(Work task) Convert the part of the listing below that runs from its first line through the line containing "Port condition", including both ends, into a JSON list of strings. Use one string per line, leave out blank lines, and include no other lines.

[Records taken from a dataset]
┌────────

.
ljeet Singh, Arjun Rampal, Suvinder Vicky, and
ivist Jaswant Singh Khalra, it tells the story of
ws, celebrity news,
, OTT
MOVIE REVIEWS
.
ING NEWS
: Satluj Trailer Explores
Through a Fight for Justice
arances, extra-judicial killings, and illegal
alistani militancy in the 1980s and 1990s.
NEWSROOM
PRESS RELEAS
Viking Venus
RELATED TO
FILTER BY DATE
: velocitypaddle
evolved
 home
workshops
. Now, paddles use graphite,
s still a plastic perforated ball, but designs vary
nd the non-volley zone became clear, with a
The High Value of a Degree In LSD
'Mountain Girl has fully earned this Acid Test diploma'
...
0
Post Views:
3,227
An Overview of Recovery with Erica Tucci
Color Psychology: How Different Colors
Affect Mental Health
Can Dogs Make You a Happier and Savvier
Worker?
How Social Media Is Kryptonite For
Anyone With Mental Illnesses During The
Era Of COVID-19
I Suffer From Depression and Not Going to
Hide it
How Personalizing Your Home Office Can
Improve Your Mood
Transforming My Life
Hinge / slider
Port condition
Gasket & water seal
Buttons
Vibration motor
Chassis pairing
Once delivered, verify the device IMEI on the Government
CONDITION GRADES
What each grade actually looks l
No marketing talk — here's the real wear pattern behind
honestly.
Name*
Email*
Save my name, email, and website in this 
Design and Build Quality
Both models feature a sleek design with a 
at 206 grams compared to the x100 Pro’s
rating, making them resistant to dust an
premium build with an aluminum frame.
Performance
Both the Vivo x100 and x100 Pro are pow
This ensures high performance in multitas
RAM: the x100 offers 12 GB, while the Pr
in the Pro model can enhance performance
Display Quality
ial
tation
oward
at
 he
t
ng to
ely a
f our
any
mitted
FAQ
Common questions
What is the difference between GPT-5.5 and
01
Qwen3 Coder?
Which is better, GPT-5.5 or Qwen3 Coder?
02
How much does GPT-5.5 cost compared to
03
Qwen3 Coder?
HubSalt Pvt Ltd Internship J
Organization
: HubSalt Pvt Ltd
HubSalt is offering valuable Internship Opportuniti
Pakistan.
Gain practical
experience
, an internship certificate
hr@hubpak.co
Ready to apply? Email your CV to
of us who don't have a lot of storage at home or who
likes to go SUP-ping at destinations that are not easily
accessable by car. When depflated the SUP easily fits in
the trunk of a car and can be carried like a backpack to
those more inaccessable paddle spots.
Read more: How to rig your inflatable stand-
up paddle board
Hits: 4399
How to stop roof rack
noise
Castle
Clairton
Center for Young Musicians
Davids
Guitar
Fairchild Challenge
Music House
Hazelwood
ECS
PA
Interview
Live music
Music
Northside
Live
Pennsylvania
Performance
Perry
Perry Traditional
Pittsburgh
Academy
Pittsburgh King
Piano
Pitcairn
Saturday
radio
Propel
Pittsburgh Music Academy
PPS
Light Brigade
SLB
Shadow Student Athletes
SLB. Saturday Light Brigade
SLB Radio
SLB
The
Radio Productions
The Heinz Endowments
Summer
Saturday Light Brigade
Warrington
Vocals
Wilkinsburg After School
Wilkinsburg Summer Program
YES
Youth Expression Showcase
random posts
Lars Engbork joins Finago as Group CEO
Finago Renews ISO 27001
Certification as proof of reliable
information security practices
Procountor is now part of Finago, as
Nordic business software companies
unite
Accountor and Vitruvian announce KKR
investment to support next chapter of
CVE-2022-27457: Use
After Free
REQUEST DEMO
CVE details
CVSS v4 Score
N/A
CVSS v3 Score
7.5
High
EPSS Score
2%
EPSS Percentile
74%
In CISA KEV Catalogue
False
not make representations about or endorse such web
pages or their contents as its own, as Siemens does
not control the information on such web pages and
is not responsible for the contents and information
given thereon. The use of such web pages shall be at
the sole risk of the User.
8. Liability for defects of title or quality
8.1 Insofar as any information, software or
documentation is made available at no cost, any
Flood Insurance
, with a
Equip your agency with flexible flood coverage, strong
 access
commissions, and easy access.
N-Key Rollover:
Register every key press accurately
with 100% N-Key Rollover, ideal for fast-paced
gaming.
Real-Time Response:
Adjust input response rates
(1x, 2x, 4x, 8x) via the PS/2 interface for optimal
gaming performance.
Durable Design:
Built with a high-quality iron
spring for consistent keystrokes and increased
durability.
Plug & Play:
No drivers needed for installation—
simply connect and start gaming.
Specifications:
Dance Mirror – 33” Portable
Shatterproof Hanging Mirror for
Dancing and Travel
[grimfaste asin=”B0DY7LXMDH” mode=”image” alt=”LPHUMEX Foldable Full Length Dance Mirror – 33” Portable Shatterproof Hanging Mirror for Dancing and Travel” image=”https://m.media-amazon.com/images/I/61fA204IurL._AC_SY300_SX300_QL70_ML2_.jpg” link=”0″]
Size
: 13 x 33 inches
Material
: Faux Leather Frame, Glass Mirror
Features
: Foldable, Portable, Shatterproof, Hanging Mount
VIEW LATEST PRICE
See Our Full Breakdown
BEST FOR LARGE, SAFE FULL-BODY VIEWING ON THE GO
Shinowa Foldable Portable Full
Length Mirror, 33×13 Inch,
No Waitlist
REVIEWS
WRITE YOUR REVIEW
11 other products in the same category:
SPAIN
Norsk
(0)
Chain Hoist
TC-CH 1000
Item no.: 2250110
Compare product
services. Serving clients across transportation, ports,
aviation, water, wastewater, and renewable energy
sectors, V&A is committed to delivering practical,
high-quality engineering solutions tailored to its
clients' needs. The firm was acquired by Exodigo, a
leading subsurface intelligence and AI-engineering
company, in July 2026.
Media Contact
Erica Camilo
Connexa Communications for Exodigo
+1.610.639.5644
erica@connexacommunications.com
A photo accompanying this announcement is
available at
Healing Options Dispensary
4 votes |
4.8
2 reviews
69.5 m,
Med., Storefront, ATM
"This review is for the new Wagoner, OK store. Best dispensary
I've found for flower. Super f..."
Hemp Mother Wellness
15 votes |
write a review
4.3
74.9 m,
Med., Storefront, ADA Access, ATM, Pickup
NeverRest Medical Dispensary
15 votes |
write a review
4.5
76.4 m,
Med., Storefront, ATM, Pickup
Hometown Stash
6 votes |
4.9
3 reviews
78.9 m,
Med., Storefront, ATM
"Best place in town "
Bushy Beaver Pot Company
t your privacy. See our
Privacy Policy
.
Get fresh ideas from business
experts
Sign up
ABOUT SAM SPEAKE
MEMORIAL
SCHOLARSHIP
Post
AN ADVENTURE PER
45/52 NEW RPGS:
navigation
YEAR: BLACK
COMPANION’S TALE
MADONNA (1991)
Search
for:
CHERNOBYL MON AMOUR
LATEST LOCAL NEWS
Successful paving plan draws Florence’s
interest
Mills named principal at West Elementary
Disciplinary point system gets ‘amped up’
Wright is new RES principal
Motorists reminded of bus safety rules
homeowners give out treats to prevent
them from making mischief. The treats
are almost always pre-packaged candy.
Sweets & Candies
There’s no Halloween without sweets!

└────────

(Output of the task)
[
  ".",
  "ljeet Singh, Arjun Rampal, Suvinder Vicky, and",
  "ivist Jaswant Singh Khalra, it tells the story of",
  "ws, celebrity news,",
  ", OTT",
  "MOVIE REVIEWS",
  ".",
  "ING NEWS",
  ": Satluj Trailer Explores",
  "Through a Fight for Justice",
  "arances, extra-judicial killings, and illegal",
  "alistani militancy in the 1980s and 1990s.",
  "NEWSROOM",
  "PRESS RELEAS",
  "Viking Venus",
  "RELATED TO",
  "FILTER BY DATE",
  ": velocitypaddle",
  "evolved",
  " home",
  "workshops",
  ". Now, paddles use graphite,",
  "s still a plastic perforated ball, but designs vary",
  "nd the non-volley zone became clear, with a",
  "The High Value of a Degree In LSD",
  "'Mountain Girl has fully earned this Acid Test diploma'",
  "...",
  "0",
  "Post Views:",
  "3,227",
  "An Overview of Recovery with Erica Tucci",
  "Color Psychology: How Different Colors",
  "Affect Mental Health",
  "Can Dogs Make You a Happier and Savvier",
  "Worker?",
  "How Social Media Is Kryptonite For",
  "Anyone With Mental Illnesses During The",
  "Era Of COVID-19",
  "I Suffer From Depression and Not Going to",
  "Hide it",
  "How Personalizing Your Home Office Can",
  "Improve Your Mood",
  "Transforming My Life",
  "Hinge / slider",
  "Port condition"
]